## Exercise requirements
Check each line of the material below for "post", then copy the ones that contain it.

## Provided information
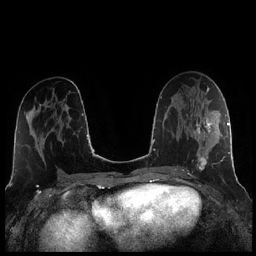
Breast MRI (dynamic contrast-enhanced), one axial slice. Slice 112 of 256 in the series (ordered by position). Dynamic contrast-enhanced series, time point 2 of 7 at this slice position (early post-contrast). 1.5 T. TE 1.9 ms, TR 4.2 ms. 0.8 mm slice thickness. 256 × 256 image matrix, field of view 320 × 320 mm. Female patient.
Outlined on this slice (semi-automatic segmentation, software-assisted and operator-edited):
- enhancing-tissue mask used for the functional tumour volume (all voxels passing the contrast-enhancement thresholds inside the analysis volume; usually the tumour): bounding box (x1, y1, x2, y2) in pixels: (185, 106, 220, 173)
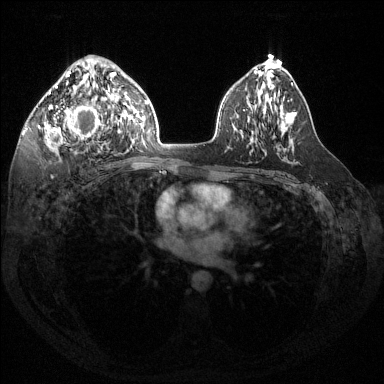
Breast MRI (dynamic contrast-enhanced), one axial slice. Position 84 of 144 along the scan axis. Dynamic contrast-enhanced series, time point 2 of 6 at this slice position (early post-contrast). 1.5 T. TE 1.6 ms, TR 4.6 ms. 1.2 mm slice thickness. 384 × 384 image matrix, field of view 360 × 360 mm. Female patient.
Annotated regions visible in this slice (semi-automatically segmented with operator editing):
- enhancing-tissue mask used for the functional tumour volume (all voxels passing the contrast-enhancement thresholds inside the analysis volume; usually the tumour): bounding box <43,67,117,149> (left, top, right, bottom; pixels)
---
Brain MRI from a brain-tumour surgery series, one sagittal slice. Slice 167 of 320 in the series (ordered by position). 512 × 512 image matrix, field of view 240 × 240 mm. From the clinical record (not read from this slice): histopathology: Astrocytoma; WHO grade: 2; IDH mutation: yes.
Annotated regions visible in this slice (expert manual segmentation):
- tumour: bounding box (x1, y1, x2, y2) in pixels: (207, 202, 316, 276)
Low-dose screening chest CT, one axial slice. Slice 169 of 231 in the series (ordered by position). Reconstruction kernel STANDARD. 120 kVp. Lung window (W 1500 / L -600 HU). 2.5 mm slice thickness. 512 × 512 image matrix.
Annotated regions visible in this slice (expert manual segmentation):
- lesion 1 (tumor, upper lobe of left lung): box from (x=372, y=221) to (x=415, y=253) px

## Output for this exercise
Breast MRI (dynamic contrast-enhanced), one axial slice. Slice 112 of 256 in the series (ordered by position). Dynamic contrast-enhanced series, time point 2 of 7 at this slice position (early post-contrast). 1.5 T. TE 1.9 ms, TR 4.2 ms. 0.8 mm slice thickness. 256 × 256 image matrix, field of view 320 × 320 mm. Female patient.
Breast MRI (dynamic contrast-enhanced), one axial slice. Position 84 of 144 along the scan axis. Dynamic contrast-enhanced series, time point 2 of 6 at this slice position (early post-contrast). 1.5 T. TE 1.6 ms, TR 4.6 ms. 1.2 mm slice thickness. 384 × 384 image matrix, field of view 360 × 360 mm. Female patient.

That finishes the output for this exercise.